The trip produced a book: Impatient Giant: Red China Today, the first of five books he published. He had travelled through China with a state guide and interpreter and got some things right and some things wrong. He astutely judged that China would become a major economic power. However, he claimed China’s steel production had passed France during the so-called Great Leap Forward. That attempt at back yard steel making and industrialization was a failure.
Back at the Montreal Star he was promoted to Associate Editor, then Editor in charge of the editorial page. He remained the Star’s main foreign correspondent and travelled around the world. In 1961 he went to Israel to cover the trail of Adolf Eichmann.
“The Eichmann trial left an impact on him as a Jew and how he saw the need for Israel,” said Stanley Cohen, a young writer at the Star who was Mr. Clark took under his wing.
There was some debate among his family and friends over just how many times he visited Israel; his wife said it was 50, one of his friends said 99. Once during the Six Day War, when the borders were closed, he flew in from Cyprus in the belly of military plane.
He interviewed every major Israeli leader, from Ben Gurion to Rabin.
“He reported on Israel with the great candor and undisguised admiration, but he left the cheer-leading to others,” said Ned Barrett another former colleague from the Star.
The man from the Montreal Star amazed his colleagues with his knack for landing interviews with the famous of the world from Che Guvera to Bob Hope. At home he took up national and local issues, such as medicare. He wrote such strong editorials in favour of health care that one doctor who railed at the system of socialised medicine refused to take Mr. Clark as a patient.

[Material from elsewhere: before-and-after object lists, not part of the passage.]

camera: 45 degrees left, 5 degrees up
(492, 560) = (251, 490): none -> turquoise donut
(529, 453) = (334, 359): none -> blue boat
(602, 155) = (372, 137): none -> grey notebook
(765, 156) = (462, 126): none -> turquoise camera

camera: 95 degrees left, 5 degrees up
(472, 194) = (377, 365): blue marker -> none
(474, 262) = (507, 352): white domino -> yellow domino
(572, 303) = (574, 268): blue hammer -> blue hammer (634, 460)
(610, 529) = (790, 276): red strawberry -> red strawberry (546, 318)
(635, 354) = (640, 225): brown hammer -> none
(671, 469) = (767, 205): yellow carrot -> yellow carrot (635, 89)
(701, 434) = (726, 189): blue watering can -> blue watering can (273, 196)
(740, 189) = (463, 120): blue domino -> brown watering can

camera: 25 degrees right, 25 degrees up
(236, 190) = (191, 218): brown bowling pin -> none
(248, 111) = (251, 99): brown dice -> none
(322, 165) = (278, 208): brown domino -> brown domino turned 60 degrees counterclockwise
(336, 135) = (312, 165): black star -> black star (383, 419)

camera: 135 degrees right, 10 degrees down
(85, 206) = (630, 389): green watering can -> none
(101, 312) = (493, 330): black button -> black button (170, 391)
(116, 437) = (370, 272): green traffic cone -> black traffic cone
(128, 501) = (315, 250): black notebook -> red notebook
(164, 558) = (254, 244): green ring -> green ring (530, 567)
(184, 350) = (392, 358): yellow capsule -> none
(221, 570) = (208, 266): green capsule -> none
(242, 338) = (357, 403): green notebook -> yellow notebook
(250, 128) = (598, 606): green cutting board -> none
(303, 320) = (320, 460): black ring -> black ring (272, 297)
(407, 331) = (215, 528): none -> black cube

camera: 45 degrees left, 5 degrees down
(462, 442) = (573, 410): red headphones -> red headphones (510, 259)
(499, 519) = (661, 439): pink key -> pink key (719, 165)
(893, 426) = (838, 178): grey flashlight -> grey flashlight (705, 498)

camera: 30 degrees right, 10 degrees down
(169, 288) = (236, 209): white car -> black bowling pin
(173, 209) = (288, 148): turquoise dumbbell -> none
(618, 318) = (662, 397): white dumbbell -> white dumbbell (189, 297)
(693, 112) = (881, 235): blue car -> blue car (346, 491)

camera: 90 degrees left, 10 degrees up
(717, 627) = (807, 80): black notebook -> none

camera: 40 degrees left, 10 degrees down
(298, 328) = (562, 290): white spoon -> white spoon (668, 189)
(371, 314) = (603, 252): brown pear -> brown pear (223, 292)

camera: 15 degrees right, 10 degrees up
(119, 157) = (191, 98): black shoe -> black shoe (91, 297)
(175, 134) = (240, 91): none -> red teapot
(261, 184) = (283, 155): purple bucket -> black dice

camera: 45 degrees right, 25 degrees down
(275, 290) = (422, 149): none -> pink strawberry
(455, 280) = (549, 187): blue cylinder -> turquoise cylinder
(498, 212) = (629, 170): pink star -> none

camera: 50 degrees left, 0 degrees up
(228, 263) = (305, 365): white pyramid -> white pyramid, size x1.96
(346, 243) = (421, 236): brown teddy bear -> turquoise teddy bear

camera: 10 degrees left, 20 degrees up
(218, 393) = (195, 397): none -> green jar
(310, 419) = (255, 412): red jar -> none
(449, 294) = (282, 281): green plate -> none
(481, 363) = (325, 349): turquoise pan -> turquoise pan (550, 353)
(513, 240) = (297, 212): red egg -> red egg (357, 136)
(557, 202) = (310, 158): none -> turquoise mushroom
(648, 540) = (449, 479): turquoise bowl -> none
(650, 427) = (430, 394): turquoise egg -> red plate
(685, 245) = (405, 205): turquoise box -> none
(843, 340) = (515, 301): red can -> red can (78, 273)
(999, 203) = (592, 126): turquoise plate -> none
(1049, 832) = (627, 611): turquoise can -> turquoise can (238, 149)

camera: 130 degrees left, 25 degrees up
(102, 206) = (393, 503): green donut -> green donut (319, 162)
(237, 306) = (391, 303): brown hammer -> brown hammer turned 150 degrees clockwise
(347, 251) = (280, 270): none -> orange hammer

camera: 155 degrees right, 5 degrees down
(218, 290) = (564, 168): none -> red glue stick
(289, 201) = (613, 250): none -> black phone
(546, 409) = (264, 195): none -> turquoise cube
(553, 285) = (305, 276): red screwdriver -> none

“He was a revered figure at the Star, regarded as a model by the younger journalists” said Peter Desbarats, former head of the Journalism School at the University of Western Ontario who started as a reporter at the Montreal Star. “He was a real gentlemen journalist. And incredibly modest. I never knew about all his accomplishments in the war.”
The Montreal Star closed in 1979 after a strike. Gerald Clark was devastated. He continued to write, in particular for Reader’s Digest which sent him around the world doing things such as features in Japan and a two-part series on South Africa in the dying days of Apartheid. Though he worked for magazines, he couldn’t shake newspapers out of his system.
“He retained the instincts of a daily newspaperman. He always wanted to be where the action was,” said Alex Farrell retired editor-in-chief of Reader’s Digest in Canada. “He made the adjustment to magazines, but it took him a while.”
One example was the Gulf War of 1991. Mr. Clark was in the Middle East and ready to file a story on Scud strikes in Israel, but the war ended so quickly the magazine, with its long deadlines, couldn’t use the piece.
Gerald Clark was active until the last day of his life. He played tennis at the Mount Royal Tennis Club until about 6 years ago when his eyes deteriorated. He then read and wrote on a computer screen with giant print. He bought the latest Apple model a few months ago.
Mr. Clark loved Montreal and wrote a passionate book about the city called Montreal the New Cite. He his wife Barbara and their Shih Tzu dogs lived in an apartment in Papineau House, a building in Old Montreal restored by the late Eric MacLean, another colleague from the Montreal Star.
Gerald Clark was born in Montreal on April 3, 1918. He died at home in his sleep on July 7, 2005. He is survived by his daughter Bette, who lives in New York City, and by his wife Barbara. He was a widower twice. His two other wives both died of cancer.